La directive a été reçue le jour même à 17 h 21 (heure de l’Est). Anthropic précise que le courrier ne détaillait pas la nature exacte de la préoccupation de sécurité nationale invoquée. Selon sa compréhension, le gouvernement estime avoir eu connaissance d’une méthode de contournement - un « jailbreak » - visant Fable 5.

Le contournement en question : faire lire du code à un modèle

Anthropic dit avoir examiné une démonstration de la technique. Celle-ci a servi à identifier « un petit nombre de vulnérabilités mineures déjà connues », qualifiées de relativement simples - et que, souligne l’entreprise, d’autres modèles publics sont capables de découvrir sans recourir au moindre contournement.
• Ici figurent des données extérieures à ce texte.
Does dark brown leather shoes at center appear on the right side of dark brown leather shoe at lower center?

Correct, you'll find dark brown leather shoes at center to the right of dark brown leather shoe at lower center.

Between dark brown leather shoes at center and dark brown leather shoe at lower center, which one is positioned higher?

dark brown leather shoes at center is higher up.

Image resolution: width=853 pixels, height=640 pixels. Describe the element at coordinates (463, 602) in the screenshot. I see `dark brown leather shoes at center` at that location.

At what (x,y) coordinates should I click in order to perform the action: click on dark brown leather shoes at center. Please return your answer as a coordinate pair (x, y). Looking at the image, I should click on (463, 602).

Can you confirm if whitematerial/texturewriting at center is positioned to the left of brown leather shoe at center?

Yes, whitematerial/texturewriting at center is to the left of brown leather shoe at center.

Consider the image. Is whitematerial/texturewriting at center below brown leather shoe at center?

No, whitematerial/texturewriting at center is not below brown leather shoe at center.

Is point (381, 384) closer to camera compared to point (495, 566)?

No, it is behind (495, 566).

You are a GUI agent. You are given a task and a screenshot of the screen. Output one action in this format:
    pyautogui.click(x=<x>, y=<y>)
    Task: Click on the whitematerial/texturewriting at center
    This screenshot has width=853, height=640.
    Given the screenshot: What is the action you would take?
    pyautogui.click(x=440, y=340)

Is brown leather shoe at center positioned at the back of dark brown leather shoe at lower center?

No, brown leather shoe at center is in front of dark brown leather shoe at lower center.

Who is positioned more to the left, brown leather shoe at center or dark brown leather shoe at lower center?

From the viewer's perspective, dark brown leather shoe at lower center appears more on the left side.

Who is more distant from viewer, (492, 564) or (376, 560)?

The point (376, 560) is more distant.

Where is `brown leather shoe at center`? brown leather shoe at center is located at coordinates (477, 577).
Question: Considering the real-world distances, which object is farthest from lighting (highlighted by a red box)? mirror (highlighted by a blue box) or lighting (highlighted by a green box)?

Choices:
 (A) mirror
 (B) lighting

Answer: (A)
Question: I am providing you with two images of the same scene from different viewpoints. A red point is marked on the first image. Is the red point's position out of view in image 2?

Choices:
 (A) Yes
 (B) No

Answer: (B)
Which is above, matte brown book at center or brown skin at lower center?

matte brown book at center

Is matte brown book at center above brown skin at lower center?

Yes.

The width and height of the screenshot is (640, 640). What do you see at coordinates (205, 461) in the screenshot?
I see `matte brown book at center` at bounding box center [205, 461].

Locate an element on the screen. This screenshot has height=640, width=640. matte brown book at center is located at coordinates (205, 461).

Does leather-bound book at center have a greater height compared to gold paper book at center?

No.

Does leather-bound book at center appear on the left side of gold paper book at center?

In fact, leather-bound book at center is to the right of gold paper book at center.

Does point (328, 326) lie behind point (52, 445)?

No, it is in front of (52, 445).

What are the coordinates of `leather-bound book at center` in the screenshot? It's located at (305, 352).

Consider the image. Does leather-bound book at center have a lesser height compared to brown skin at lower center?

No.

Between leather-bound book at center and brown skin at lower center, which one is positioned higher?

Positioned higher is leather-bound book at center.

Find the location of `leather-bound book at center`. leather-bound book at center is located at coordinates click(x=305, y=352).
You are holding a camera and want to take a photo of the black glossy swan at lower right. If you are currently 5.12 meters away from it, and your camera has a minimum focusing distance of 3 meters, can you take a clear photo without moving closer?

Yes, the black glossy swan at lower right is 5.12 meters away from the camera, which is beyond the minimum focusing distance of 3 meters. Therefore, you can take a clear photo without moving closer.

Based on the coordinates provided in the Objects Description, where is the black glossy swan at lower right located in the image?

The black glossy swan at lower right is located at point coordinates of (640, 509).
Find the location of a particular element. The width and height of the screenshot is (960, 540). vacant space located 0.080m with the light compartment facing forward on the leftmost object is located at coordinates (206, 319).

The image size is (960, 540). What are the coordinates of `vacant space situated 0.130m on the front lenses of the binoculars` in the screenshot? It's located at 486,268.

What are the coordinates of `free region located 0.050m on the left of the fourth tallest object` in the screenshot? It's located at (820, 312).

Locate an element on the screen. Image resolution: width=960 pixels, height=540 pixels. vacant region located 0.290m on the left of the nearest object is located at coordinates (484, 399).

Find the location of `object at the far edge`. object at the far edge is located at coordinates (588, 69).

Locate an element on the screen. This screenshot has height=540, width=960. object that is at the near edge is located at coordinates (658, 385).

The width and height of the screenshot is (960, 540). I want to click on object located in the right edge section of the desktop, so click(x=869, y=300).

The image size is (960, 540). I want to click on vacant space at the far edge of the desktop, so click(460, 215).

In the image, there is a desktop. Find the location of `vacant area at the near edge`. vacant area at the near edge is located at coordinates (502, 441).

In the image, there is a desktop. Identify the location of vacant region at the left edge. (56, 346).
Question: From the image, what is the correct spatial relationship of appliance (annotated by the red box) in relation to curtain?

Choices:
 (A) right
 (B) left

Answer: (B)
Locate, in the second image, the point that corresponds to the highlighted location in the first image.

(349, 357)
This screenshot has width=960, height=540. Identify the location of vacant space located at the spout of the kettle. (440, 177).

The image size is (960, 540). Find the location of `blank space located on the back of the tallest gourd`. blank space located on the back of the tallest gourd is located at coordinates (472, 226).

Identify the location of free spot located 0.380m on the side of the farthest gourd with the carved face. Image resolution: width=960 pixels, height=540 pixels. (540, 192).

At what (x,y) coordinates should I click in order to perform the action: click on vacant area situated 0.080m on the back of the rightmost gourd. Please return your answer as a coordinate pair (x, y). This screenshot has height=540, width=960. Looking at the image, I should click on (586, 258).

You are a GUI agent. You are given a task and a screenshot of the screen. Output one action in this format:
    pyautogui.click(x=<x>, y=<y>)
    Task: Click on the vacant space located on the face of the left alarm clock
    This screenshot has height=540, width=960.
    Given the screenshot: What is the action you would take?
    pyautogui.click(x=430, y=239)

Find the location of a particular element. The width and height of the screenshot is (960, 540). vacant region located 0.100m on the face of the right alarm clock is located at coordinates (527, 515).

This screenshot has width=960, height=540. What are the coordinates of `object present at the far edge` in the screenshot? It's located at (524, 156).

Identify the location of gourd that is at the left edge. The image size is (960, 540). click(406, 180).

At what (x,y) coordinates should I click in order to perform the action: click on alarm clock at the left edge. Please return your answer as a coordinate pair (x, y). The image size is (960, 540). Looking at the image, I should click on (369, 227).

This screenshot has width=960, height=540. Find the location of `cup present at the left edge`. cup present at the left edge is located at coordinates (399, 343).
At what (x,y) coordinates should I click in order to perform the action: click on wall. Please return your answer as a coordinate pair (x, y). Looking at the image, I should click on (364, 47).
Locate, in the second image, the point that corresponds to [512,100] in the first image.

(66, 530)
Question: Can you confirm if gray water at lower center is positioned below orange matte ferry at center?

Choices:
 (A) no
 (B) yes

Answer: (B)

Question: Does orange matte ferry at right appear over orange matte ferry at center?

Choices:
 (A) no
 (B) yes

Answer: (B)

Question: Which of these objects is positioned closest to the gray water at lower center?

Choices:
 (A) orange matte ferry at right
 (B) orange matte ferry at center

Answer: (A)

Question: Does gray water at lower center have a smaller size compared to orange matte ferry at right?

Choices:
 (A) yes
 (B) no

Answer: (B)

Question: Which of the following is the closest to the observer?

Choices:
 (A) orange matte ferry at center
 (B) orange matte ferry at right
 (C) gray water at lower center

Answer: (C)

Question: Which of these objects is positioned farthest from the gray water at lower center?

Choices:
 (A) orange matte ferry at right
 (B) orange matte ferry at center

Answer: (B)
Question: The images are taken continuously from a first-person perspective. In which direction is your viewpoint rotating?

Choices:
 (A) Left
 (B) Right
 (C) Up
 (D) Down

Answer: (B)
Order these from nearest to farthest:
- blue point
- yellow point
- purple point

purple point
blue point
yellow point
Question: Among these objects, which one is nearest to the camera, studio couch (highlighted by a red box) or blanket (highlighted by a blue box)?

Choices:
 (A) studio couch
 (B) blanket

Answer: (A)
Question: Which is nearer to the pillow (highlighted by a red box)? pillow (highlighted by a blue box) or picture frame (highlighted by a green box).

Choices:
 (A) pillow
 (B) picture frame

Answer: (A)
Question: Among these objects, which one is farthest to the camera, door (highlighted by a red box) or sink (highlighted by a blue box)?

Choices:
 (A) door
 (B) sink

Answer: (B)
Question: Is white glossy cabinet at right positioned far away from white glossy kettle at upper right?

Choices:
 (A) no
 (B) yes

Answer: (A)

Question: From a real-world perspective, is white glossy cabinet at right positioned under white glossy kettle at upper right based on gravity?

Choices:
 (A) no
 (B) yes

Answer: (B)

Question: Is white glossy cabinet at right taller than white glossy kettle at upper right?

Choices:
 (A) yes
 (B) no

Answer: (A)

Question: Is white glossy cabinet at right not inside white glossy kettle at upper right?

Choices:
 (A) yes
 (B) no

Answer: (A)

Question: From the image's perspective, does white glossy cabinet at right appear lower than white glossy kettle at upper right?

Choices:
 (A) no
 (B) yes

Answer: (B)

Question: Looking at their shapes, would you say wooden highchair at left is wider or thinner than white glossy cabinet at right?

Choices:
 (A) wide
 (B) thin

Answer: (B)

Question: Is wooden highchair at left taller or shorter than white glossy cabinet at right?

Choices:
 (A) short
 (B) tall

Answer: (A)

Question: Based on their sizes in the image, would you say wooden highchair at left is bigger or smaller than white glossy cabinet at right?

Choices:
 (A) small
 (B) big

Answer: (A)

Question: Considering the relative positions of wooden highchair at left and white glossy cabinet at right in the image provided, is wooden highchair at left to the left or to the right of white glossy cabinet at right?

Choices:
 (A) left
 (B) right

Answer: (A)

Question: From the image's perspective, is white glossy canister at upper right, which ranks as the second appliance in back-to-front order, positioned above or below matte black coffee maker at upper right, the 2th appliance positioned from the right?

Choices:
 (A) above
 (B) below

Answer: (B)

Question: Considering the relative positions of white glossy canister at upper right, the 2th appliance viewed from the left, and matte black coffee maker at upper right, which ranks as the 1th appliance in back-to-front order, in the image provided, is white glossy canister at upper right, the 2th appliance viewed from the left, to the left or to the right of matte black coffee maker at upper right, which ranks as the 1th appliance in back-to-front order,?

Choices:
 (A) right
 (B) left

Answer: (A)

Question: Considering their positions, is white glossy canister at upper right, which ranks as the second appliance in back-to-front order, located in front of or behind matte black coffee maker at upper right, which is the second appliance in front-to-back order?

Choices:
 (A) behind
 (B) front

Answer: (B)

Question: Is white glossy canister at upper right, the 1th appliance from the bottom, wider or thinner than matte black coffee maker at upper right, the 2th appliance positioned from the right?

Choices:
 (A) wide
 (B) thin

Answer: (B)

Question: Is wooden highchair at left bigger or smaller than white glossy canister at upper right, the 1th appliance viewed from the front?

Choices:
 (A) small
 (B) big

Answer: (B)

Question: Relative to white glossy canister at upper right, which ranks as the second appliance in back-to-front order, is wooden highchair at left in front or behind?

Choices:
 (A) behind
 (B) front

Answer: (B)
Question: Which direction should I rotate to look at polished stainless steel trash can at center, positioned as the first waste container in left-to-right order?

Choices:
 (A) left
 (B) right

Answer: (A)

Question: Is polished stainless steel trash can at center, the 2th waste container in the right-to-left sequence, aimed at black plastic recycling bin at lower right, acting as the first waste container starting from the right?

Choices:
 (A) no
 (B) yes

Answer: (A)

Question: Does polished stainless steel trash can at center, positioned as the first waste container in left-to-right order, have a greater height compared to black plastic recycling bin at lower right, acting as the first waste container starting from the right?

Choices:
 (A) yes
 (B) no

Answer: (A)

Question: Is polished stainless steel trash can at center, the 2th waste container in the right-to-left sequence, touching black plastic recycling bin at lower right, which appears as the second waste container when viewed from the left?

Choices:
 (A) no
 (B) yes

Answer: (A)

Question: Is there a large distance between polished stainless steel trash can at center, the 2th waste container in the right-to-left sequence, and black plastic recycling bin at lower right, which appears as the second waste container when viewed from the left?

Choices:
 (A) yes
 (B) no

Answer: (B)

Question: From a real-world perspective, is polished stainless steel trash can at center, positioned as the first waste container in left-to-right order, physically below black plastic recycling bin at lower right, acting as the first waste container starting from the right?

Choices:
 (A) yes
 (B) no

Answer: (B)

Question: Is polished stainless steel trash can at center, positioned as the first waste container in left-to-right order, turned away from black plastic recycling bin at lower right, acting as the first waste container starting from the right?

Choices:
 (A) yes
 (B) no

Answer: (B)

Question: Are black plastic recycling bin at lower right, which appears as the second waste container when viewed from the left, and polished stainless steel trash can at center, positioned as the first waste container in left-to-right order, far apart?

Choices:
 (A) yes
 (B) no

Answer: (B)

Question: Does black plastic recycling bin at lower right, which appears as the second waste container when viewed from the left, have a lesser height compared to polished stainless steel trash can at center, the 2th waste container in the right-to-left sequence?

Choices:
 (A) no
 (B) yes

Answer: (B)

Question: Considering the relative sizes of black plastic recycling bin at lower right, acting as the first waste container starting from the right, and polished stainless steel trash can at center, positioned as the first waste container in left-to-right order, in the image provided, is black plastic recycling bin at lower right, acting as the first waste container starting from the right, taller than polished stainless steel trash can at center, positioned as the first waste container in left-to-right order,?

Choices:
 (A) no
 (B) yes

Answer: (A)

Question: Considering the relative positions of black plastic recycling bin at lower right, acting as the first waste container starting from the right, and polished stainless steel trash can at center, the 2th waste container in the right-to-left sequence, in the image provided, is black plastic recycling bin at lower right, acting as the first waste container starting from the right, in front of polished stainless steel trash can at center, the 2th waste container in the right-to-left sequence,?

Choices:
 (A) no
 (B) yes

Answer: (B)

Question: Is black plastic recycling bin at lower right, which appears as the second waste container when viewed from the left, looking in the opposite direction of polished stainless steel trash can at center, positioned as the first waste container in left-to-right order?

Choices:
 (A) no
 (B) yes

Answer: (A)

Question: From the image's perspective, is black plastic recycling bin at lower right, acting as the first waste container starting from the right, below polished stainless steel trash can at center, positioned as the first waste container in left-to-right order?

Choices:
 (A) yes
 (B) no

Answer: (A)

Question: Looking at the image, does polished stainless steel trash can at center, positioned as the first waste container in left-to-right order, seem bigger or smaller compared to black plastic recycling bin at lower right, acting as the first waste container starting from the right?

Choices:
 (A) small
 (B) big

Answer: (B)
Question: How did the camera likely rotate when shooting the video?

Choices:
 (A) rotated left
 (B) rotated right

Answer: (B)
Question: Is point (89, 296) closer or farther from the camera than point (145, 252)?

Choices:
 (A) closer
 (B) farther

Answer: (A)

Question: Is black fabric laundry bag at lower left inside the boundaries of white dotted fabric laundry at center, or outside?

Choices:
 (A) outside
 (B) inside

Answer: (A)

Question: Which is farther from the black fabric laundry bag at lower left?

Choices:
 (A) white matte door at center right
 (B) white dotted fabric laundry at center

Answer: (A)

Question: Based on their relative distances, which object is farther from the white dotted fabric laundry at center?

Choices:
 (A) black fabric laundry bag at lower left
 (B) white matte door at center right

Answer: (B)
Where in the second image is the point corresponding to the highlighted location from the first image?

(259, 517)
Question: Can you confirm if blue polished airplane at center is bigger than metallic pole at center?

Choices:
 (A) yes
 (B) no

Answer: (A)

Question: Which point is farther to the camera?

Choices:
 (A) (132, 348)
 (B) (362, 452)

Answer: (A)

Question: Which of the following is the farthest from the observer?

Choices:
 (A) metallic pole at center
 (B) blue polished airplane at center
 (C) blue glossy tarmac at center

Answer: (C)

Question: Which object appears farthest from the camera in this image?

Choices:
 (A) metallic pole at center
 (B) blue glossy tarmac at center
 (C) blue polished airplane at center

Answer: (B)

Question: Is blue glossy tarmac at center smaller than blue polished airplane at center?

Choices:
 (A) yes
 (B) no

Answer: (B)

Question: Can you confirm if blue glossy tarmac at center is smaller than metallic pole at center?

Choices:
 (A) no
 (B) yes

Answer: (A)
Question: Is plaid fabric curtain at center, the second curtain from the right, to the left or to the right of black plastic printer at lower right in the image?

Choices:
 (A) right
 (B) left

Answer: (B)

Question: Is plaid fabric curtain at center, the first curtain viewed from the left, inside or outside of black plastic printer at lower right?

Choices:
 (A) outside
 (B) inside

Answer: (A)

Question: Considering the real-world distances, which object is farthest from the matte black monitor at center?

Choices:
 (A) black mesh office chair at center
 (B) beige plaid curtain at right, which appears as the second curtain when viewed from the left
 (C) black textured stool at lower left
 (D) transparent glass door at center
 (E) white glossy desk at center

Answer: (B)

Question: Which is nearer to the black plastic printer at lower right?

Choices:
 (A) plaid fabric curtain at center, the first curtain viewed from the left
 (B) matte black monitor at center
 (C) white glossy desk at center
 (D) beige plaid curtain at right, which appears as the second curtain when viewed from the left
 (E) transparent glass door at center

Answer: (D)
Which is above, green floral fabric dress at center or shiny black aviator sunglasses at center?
À ce stade, Anthropic indique n’avoir reçu du gouvernement qu’une preuve verbale d’un jailbreak potentiel, étroit et non universel, consistant pour l’essentiel à « demander au modèle de lire une base de code précise et d’en corriger les failles logicielles ». L’entreprise affirme avoir consulté le rapport qu’elle pense être à l’origine de la directive, et vérifié que le niveau de capacité décrit est « largement disponible sur d’autres modèles (y compris GPT-5.5 d’OpenAI) » et mobilisé chaque jour par les défenseurs chargés de la sécurité des systèmes. Elle promet de communiquer davantage de détails dans les 24 heures.

La défense d’Anthropic : des garde-fous « parmi les plus robustes »

L’entreprise renvoie à la position exposée lors du lancement de Fable. Elle revendique des garde-fous « si solides » que de nombreux utilisateurs se sont plaints de leur caractère excessivement large, notamment sur les usages liés à la cybersécurité. Dans les semaines précédant le lancement, Fable aurait été soumis à des milliers d’heures de red-teaming, menées avec le gouvernement américain, l’AISI britannique, plusieurs organisations tierces et des équipes internes. Ces tests auraient montré des protections « nettement plus efficaces que celles de tout modèle déployé jusqu’ici ».

Surtout, Anthropic affirme qu’« aucun testeur n’a, à ce jour, trouvé de jailbreak universel » - un contournement capable de désactiver largement les garde-fous. L’entreprise reconnaît toutefois qu’une résistance parfaite n’est probablement atteignable par aucun fournisseur à l’heure actuelle, et que des jailbreaks universels finiront vraisemblablement par apparaître - un point qu’elle dit avoir énoncé clairement dès la sortie de Fable 5.

Une stratégie de « defense in depth »

Faute de résistance parfaite, Anthropic revendique une approche en profondeur : rendre les contournements soit étroits (jailbreaks non universels), soit très coûteux à produire (jailbreaks universels), et coupler cela à une surveillance approfondie pour détecter et stopper rapidement toute attaque réussie. C’est aussi, explique l’entreprise, la raison pour laquelle elle impose une rétention des données client de 30 jours avec Fable - une mesure qui a un coût réel vis-à-vis des clients, mais qui lui permet d’étudier et de corriger les jailbreaks. Anthropic estime que cette stratégie ramène les risques posés par Fable à un niveau comparable à celui des modèles déjà déployés dans l’industrie.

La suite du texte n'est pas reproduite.